= Fragmento del texto =
12 dic 2009

El que con lobos anda

Vivir 12 años entre lobos/

El País, Semanal, 06/12/2009;
Su padre lo vendió en 1953 a un ganadero para que cuidara cabras en la sierra de Córdoba. Resistió sin contacto con humanos 12 años. Marcos creció con animales salvajes hasta que lo rescataron. Hoy vive en una aldea gallega.
Ese día, la carretera por delante, Marcos pensó que sólo vería nubarrones en su vida. Miró a lo alto. Se carcajeó, como se carcajea siempre, con los ojos enterrados, con la cara traviesa:
–Adiós, sol, que ya no te veré más.
A Manuel le hizo gracia la ocurrencia. Los dos enfilaban la carretera a San Ciprián de Viñas, un concejo verde encerrado en Ourense, para vivir en una casona. Para vivir juntos. Por vivir así. Manuel conocía a Marcos (el charlatán, el que dormía en un edificio en obras en Fuengirola, Málaga) desde hacía cinco años y se reía con sus historietas. Manuel viajaba al sur para visitar a uno de sus hijos, dueño de un restaurante. De eso conocía a Marcos. Le cogió cariño. Por pena, se lo comentó:
–Me he quedado viudo. Mis hijos van por su lado. ¿Quieres venirte a Galicia conmigo?

= Tareas por hacer =
[1] Copia del reportaje sobre Marcos el pasaje comprendido entre "A Manuel le" y "a Galicia conmigo?", ambos incluidos.
[2] Según el reportaje sobre Marcos, ¿en qué año lo vendió su padre a un ganadero?

= Listado proporcionado =

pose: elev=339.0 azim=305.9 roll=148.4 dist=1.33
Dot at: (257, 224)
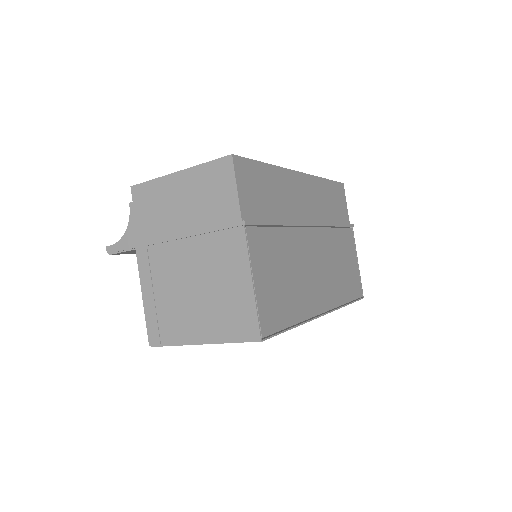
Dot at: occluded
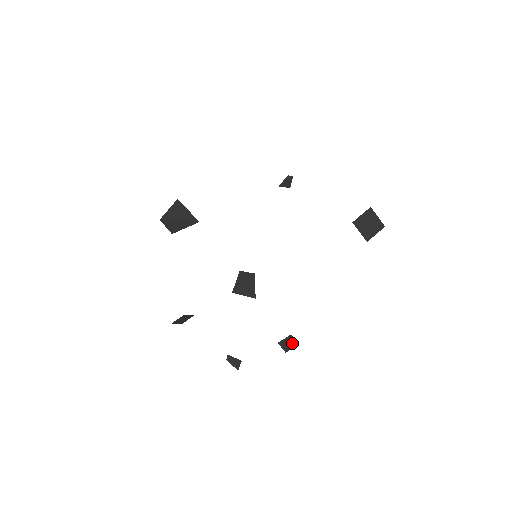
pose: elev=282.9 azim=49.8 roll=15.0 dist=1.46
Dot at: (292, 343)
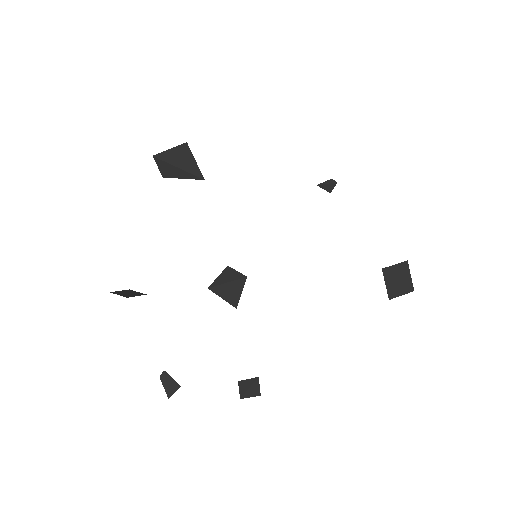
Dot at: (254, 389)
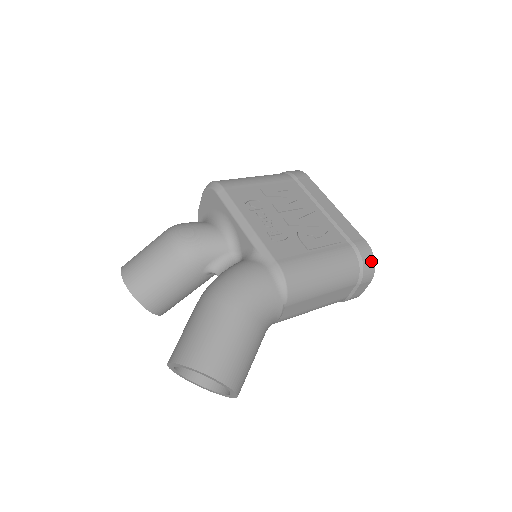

* * *

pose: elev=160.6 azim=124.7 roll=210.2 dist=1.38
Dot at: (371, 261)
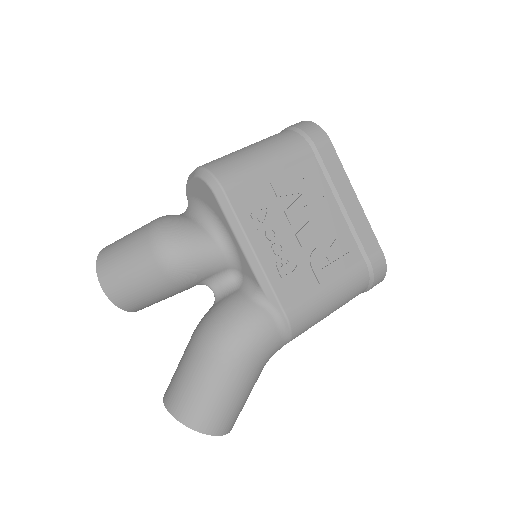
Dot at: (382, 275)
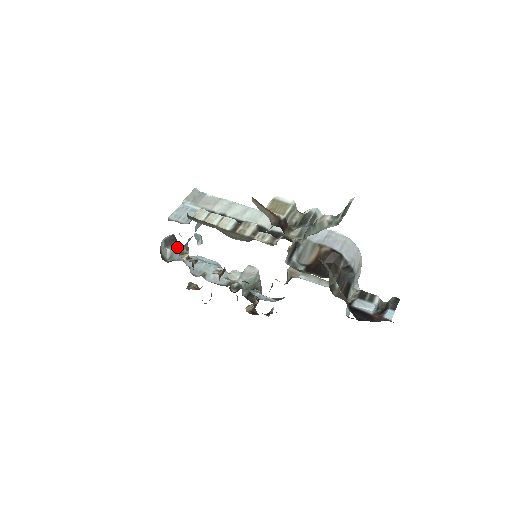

= Respuestas a continuación =
[1]
A Manuel le hizo gracia la ocurrencia. Los dos enfilaban la carretera a San Ciprián de Viñas, un concejo verde encerrado en Ourense, para vivir en una casona. Para vivir juntos. Por vivir así. Manuel conocía a Marcos (el charlatán, el que dormía en un edificio en obras en Fuengirola, Málaga) desde hacía cinco años y se reía con sus historietas. Manuel viajaba al sur para visitar a uno de sus hijos, dueño de un restaurante. De eso conocía a Marcos. Le cogió cariño. Por pena, se lo comentó:
–Me he quedado viudo. Mis hijos van por su lado. ¿Quieres venirte a Galicia conmigo?

[2] En 1953.